[Stored data]
____

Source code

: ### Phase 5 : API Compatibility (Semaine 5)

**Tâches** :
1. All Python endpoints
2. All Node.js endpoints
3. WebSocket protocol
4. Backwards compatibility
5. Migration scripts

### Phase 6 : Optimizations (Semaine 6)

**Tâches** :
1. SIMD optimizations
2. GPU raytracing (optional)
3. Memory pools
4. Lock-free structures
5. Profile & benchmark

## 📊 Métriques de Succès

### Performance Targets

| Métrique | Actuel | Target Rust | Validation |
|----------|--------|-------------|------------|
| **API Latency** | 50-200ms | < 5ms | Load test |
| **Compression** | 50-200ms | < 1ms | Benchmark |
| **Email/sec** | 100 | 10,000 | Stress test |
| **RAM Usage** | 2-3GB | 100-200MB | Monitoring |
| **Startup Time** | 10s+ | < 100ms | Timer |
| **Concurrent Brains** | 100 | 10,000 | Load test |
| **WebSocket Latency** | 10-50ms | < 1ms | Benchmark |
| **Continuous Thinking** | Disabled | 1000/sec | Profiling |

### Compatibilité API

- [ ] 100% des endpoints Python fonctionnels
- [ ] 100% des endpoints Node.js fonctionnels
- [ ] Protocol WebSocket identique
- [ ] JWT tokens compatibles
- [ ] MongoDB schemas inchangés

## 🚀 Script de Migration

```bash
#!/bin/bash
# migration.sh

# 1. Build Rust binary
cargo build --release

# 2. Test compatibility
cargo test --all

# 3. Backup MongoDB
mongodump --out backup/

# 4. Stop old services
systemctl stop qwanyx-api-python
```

____

• **Work item**: Each line of the data must be retyped exactly as written.

• **Exercise output**:
Source code

: ### Phase 5 : API Compatibility (Semaine 5)

**Tâches** :
1. All Python endpoints
2. All Node.js endpoints
3. WebSocket protocol
4. Backwards compatibility
5. Migration scripts

### Phase 6 : Optimizations (Semaine 6)

**Tâches** :
1. SIMD optimizations
2. GPU raytracing (optional)
3. Memory pools
4. Lock-free structures
5. Profile & benchmark

## 📊 Métriques de Succès

### Performance Targets

| Métrique | Actuel | Target Rust | Validation |
|----------|--------|-------------|------------|
| **API Latency** | 50-200ms | < 5ms | Load test |
| **Compression** | 50-200ms | < 1ms | Benchmark |
| **Email/sec** | 100 | 10,000 | Stress test |
| **RAM Usage** | 2-3GB | 100-200MB | Monitoring |
| **Startup Time** | 10s+ | < 100ms | Timer |
| **Concurrent Brains** | 100 | 10,000 | Load test |
| **WebSocket Latency** | 10-50ms | < 1ms | Benchmark |
| **Continuous Thinking** | Disabled | 1000/sec | Profiling |

### Compatibilité API

- [ ] 100% des endpoints Python fonctionnels
- [ ] 100% des endpoints Node.js fonctionnels
- [ ] Protocol WebSocket identique
- [ ] JWT tokens compatibles
- [ ] MongoDB schemas inchangés

## 🚀 Script de Migration

```bash
#!/bin/bash
# migration.sh

# 1. Build Rust binary
cargo build --release

# 2. Test compatibility
cargo test --all

# 3. Backup MongoDB
mongodump --out backup/

# 4. Stop old services
systemctl stop qwanyx-api-python
```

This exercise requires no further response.